===== Information shown =====
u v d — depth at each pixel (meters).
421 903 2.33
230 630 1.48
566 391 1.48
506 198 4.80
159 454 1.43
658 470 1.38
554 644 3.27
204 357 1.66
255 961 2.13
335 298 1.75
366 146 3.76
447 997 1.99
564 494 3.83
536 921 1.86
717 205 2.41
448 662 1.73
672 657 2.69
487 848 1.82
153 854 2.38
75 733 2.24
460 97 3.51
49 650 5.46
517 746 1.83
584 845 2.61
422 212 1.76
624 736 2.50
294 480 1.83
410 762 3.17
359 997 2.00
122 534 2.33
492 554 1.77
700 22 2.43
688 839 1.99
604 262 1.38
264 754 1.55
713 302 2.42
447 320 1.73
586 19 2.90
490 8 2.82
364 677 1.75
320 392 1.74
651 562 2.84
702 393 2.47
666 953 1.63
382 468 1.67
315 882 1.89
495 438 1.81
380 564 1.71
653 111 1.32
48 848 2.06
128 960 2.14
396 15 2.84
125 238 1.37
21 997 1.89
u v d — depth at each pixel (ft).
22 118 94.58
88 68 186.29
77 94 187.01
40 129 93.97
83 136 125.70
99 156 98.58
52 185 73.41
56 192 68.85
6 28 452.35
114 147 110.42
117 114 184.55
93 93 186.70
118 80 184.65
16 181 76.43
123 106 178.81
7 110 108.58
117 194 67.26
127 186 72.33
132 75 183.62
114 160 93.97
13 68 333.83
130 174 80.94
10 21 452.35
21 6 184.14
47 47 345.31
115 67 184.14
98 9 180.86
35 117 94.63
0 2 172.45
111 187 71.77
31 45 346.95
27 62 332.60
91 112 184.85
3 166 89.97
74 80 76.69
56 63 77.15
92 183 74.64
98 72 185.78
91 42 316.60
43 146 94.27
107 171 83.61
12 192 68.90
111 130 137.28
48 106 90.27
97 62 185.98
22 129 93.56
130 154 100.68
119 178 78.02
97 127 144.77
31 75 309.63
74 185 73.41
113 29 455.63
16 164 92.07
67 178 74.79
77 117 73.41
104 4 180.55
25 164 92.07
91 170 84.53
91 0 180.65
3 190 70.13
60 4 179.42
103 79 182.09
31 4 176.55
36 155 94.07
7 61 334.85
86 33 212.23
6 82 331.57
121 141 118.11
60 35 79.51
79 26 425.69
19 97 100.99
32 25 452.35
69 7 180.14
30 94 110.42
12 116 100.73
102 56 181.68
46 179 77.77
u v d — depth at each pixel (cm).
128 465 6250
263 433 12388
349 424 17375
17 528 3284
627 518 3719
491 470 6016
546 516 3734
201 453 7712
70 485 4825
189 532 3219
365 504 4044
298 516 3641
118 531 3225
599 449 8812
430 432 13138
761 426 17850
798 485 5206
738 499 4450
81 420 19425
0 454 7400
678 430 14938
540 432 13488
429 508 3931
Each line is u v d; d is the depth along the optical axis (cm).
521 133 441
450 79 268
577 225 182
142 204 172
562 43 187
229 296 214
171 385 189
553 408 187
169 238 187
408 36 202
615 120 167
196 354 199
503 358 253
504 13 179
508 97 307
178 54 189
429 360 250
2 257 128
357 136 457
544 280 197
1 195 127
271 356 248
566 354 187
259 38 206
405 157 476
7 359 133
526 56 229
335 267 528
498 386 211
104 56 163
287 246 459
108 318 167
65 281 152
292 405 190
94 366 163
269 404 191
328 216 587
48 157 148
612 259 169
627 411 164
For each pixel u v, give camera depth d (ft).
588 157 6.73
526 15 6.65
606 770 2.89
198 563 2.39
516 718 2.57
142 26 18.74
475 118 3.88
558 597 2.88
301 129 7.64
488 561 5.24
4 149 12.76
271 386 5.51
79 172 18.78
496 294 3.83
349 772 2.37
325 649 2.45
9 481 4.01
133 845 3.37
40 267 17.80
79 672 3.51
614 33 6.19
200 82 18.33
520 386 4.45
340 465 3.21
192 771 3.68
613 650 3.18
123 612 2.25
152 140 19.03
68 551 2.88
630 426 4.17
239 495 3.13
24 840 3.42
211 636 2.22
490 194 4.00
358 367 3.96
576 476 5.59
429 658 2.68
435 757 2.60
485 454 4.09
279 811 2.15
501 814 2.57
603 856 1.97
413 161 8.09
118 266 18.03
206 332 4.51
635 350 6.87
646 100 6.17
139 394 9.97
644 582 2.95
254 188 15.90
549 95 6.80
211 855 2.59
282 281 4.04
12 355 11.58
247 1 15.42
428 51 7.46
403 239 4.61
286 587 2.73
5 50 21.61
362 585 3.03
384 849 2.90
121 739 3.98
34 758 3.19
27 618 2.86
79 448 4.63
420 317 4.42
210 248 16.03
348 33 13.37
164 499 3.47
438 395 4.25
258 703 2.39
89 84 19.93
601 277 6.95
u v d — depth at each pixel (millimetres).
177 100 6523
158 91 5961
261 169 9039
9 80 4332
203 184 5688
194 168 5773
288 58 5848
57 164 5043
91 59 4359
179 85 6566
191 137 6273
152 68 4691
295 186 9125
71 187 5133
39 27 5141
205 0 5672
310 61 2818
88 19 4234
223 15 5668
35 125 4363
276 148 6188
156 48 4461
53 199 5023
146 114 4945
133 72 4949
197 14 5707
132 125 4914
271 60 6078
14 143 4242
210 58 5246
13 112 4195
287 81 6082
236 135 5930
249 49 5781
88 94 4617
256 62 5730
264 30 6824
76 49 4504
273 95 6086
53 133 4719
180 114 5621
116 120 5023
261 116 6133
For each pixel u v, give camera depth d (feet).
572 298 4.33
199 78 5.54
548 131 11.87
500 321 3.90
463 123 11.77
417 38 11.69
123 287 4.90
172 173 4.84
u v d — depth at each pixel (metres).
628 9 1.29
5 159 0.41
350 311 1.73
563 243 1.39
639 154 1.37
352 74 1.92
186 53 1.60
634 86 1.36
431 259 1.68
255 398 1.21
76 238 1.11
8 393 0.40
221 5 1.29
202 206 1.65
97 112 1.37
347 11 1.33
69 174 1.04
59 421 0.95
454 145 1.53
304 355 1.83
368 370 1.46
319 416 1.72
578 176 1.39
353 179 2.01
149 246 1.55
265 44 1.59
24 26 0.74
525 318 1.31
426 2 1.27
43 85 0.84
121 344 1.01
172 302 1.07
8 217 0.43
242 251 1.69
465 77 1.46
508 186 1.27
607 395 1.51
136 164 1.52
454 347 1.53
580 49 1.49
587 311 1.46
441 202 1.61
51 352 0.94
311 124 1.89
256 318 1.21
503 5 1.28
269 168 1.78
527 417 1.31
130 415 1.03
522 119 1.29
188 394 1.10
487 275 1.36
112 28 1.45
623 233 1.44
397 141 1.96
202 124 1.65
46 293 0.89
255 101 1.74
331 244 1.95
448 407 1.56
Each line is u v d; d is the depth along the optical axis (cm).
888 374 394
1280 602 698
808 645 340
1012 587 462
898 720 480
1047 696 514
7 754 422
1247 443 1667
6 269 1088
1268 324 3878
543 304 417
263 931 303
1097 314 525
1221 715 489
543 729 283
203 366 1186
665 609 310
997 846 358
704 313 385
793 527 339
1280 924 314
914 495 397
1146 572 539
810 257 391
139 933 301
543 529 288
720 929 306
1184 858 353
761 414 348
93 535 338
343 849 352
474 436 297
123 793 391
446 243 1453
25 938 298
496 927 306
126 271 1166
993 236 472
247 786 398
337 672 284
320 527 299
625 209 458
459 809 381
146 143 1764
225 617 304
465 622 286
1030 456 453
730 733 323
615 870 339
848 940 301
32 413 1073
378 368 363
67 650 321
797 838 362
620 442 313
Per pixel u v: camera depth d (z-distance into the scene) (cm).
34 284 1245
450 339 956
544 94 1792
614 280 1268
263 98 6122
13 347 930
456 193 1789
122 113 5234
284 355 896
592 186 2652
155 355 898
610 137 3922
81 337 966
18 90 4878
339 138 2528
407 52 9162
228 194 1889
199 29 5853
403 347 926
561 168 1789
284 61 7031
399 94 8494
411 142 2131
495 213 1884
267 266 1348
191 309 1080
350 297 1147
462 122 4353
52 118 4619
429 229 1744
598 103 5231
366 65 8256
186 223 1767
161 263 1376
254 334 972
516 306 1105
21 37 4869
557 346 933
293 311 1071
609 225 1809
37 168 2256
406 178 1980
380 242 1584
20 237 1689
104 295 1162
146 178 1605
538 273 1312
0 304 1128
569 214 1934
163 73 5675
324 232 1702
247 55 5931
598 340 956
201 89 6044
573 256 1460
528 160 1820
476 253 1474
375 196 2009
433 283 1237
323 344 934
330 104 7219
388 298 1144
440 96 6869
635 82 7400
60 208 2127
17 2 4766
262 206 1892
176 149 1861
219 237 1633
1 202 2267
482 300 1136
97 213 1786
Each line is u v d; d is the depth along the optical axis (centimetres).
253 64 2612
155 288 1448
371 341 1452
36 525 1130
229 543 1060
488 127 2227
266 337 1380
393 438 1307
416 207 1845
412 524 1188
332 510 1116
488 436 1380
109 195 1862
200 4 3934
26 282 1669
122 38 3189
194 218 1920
=====
Problem description - Return every line of the preceding records in which the word "give" appears.

Answer to the exercise -
For each pixel u v, give camera depth d (ft).
For each pixel u v, give camera depth d (feet).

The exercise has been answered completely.